President Bush has done an admirable job so far of governing on principle and ignoring the polls. If he continues to allow his Cabinet members to vacillate, however, he'll appear to be holding his finger in the wind. Perhaps it's time for another trip to the woodshed for Secretary Whitman.
Sometimes it's tough to govern as a conservative because environmental groups are adept at propaganda and distorting facts. In this area, as in others, the facts and actual science must control, not emotions and junk science. Let's take a look at some of the facts:
- ANWR contains 17.5 million acres, and Bush only plans to explore for oil on 1.5 million of them, which is around 8 percent. More importantly, if oil is discovered, less than 2,000 of those acres would be affected.
- It is estimated that the exploration would create between 250,000 and 735,000 new jobs. Similar projects have added tens of billions of dollars to the nation's economy in the past. The federal government itself would reap an estimated windfall of billions of dollars from companies bidding for the right to drill.

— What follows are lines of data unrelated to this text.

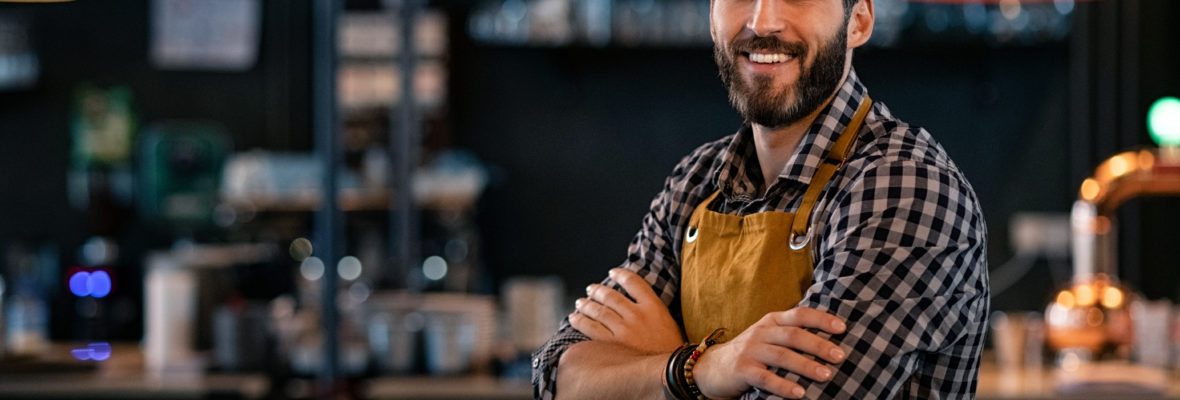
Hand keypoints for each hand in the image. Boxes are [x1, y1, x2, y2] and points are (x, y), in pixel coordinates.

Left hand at [569, 268, 683, 353]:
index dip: (621, 275)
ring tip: (580, 302)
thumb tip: (635, 300)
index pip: (634, 282)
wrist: (670, 372)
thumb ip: (652, 310)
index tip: (613, 272)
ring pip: (598, 310)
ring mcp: (624, 330)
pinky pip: (590, 328)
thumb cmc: (670, 349)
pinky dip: (580, 321)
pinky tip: (574, 318)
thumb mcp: (669, 323)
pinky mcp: (612, 345)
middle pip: (611, 296)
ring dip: (586, 304)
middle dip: (598, 290)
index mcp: (654, 307)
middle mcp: (637, 315)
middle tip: (591, 289)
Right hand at [695, 308, 847, 398]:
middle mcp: (762, 332)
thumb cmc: (750, 353)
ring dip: (806, 366)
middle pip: (794, 335)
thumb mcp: (769, 337)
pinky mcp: (742, 369)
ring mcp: (751, 350)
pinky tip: (800, 393)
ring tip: (826, 375)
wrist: (712, 367)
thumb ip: (792, 335)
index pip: (799, 315)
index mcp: (772, 321)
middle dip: (819, 345)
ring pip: (782, 356)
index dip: (821, 320)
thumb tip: (831, 343)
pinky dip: (784, 386)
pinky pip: (765, 378)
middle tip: (840, 356)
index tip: (842, 328)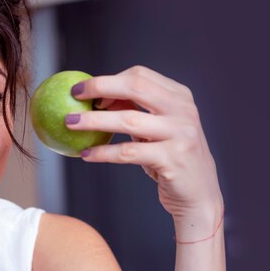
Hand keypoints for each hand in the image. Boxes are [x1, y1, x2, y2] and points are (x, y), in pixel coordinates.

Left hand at [68, 66, 222, 220]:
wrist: (199, 195)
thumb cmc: (171, 159)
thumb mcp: (156, 130)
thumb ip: (134, 111)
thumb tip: (96, 97)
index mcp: (179, 97)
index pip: (140, 75)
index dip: (109, 79)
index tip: (84, 89)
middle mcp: (183, 110)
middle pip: (135, 86)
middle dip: (100, 87)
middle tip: (74, 95)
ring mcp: (181, 133)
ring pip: (128, 120)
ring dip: (93, 121)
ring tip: (69, 124)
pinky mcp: (172, 159)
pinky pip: (128, 152)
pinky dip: (103, 152)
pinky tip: (86, 154)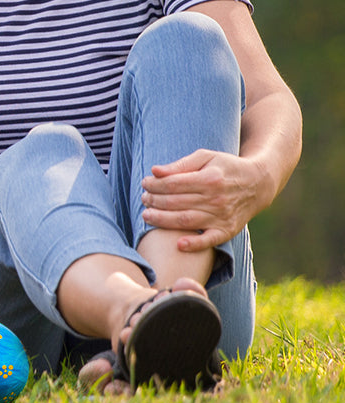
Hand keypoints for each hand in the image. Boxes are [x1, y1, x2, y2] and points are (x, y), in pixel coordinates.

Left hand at [141, 149, 262, 250]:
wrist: (259, 183)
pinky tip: (178, 245)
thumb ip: (180, 164)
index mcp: (209, 179)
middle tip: (143, 199)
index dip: (154, 184)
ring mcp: (222, 216)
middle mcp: (216, 199)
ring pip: (186, 221)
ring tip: (146, 216)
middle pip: (176, 202)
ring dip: (163, 220)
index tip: (145, 183)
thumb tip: (155, 171)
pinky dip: (195, 244)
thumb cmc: (226, 167)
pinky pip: (210, 240)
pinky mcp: (228, 230)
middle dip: (154, 201)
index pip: (173, 184)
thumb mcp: (205, 157)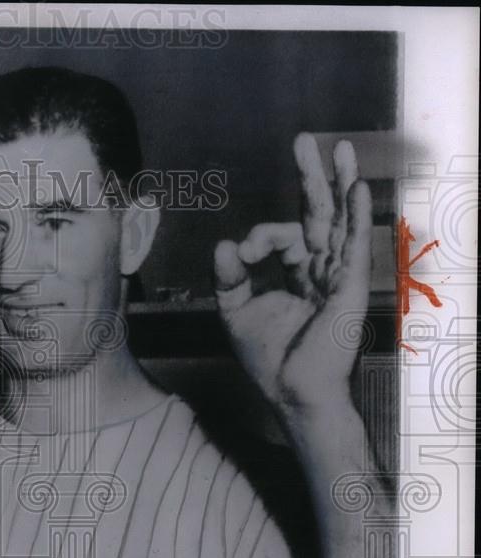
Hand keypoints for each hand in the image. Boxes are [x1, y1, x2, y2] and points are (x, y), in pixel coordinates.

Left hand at [213, 133, 371, 412]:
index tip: (242, 254)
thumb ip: (229, 276)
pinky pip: (355, 246)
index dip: (260, 238)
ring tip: (341, 148)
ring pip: (340, 221)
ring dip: (341, 183)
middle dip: (312, 177)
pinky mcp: (349, 288)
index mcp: (299, 273)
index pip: (283, 236)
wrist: (291, 392)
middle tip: (303, 140)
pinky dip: (356, 216)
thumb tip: (224, 242)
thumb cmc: (268, 358)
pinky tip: (357, 188)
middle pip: (319, 213)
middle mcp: (322, 270)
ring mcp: (338, 276)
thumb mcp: (236, 311)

- Scientists estimate that there are between 6 and 18 billion barrels of recoverable oil, which would measurably decrease United States dependence on foreign oil. At present, we import more than 55 percent of our petroleum.
- Contrary to environmental hysteria, oil and gas production in the region would not pose a significant threat to wildlife in the region. Modern technology has led to drilling and production techniques that involve limited impact. In other areas of similar production, such as Prudhoe Bay, the caribou population has grown dramatically (sevenfold) despite the apocalyptic predictions of the doomsayers.
- More than 75 percent of Alaskans support exploration and production in ANWR.
- National Review magazine has brilliantly exposed the flip-flop of the major media on the issue, demonstrating that both the New York Times and Washington Post editorialized in favor of ANWR exploration not too many years ago and downplayed the environmental risks attached.
I know these facts are inconvenient for single-issue environmentalists, but President Bush has to consider them and weigh other concerns, such as our energy needs and the economic ramifications involved. May the facts and not political pressure guide his decision.